Action item
In the passage about Grzegorz below, what custom rig has he brought to Munich HighEnd?

Excerpted passage
As my Warsaw correspondent Dawid Grzyb put it, talking to Grzegorz in his native tongue will have you think him a blue-collar bloke just off the bus from a day's labour on a demolition site. Yet invite him over to your place and within minutes he'll have pegged your sound and won't shy away from pointing out weaknesses should you ask. Not everyone clever likes to be obvious. But it means that Greg knows exactly what he likes; and can communicate it. Unlike myopic designers blind to what the competition is up to, for years already Grzegorz has attended Munich HighEnd with a custom rig of dual Schoeps microphones and a camera recorder. With it he has documented an astonishing number of exhibits. We might question the utility of us hearing show systems through the YouTube compression algorithm over our computer speakers or headphones. But for a speaker designer who attended the event to later have a sonic record he can revisit in his own system is a bit like a chef collecting recipes abroad – extremely useful once back in his restaurant. It's more resourcefulness by what in August 2025 was still a Polish underground microbrand. But even a solitary chap must make a decent profit to stay and grow in business.

[Keypoint coordinate data]

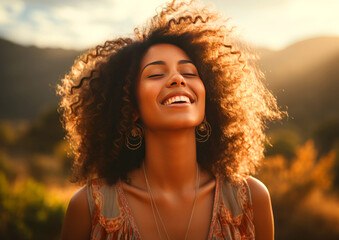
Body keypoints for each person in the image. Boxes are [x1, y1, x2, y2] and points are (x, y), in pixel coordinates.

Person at [57, 0, 283, 239]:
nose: (178, 79)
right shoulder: (89, 208)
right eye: (155, 74)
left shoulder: (251, 199)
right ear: (130, 107)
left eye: (189, 72)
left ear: (210, 99)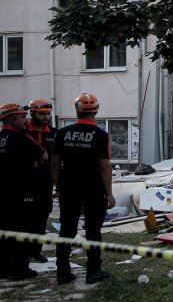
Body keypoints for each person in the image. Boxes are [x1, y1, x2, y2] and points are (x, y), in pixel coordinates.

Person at [51, 93, 114, 285]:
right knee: (93, 231)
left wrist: (58, 186)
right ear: (96, 110)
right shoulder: (101, 135)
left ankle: (62, 272)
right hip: (93, 189)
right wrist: (109, 193)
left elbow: (55, 164)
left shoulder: (62, 133)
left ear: (77, 109)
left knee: (66, 230)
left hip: (69, 187)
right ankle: (93, 272)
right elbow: (105, 166)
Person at [0, 103, 46, 280]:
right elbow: (43, 156)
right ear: (12, 119)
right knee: (23, 229)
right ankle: (20, 268)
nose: (25, 120)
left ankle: (3, 267)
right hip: (21, 191)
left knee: (4, 229)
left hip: (3, 192)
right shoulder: (21, 137)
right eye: (22, 117)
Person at [24, 99, 56, 263]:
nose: (45, 117)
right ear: (32, 113)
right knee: (24, 217)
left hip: (45, 183)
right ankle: (22, 253)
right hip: (24, 184)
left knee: (42, 216)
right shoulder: (22, 132)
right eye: (41, 114)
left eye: (48, 114)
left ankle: (36, 251)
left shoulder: (54, 133)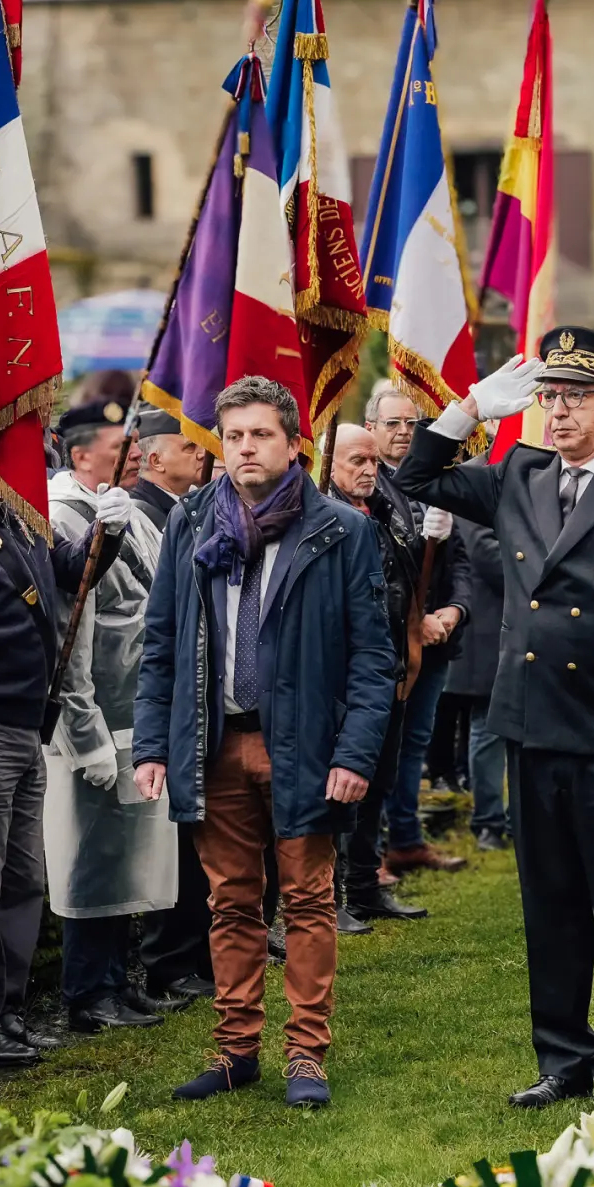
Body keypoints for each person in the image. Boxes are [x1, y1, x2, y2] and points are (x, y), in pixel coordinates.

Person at [395, 328, 594, 1117]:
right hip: (533, 724)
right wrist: (467, 409)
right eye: (549, 397)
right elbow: (415, 476)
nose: (558, 412)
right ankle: (561, 1056)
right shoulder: (519, 473)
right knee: (551, 903)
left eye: (576, 397)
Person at [133, 377, 396, 1108]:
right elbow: (162, 644)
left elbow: (375, 658)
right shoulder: (192, 522)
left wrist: (353, 754)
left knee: (308, 902)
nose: (247, 448)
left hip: (303, 746)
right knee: (231, 903)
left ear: (293, 444)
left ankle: (306, 1055)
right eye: (236, 436)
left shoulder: (341, 530)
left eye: (261, 435)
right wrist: (153, 743)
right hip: (213, 745)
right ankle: (234, 1049)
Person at [0, 399, 131, 1066]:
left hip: (28, 725)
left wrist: (105, 535)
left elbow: (71, 574)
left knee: (26, 879)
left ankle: (10, 1010)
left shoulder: (19, 518)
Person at [43, 404, 183, 1032]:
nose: (133, 453)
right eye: (117, 445)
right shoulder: (65, 515)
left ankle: (116, 983)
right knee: (88, 857)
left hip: (133, 710)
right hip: (94, 718)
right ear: (79, 456)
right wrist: (85, 736)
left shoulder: (122, 508)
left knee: (125, 852)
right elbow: (70, 640)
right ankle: (86, 994)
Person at [324, 423, 437, 929]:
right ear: (328, 463)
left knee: (378, 782)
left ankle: (366, 886)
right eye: (357, 462)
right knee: (341, 790)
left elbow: (402, 587)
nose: (370, 471)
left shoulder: (384, 510)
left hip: (389, 667)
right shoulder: (323, 518)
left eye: (373, 462)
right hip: (344, 678)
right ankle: (327, 895)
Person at [128, 408, 217, 999]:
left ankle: (201, 949)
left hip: (201, 687)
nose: (203, 451)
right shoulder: (143, 515)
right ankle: (169, 959)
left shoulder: (193, 510)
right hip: (158, 692)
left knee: (198, 838)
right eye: (190, 444)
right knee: (174, 841)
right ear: (153, 456)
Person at [366, 386, 472, 878]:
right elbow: (383, 569)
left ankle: (406, 839)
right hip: (391, 640)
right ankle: (374, 847)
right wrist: (417, 618)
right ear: (371, 429)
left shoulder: (434, 482)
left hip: (434, 638)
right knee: (380, 744)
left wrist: (453, 610)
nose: (404, 432)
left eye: (412, 424)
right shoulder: (366, 485)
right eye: (393, 424)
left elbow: (462, 561)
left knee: (417, 742)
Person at [447, 513, 509, 850]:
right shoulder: (479, 489)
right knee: (488, 729)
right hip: (489, 637)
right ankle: (489, 822)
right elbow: (491, 558)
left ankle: (515, 822)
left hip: (510, 636)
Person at [130, 407, 208, 534]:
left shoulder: (192, 502)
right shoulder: (137, 514)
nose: (203, 454)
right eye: (190, 447)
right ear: (156, 461)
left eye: (201, 445)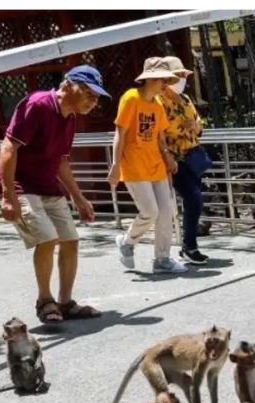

Solution for this task
A rig of dual Schoeps microphones and a camera recorder.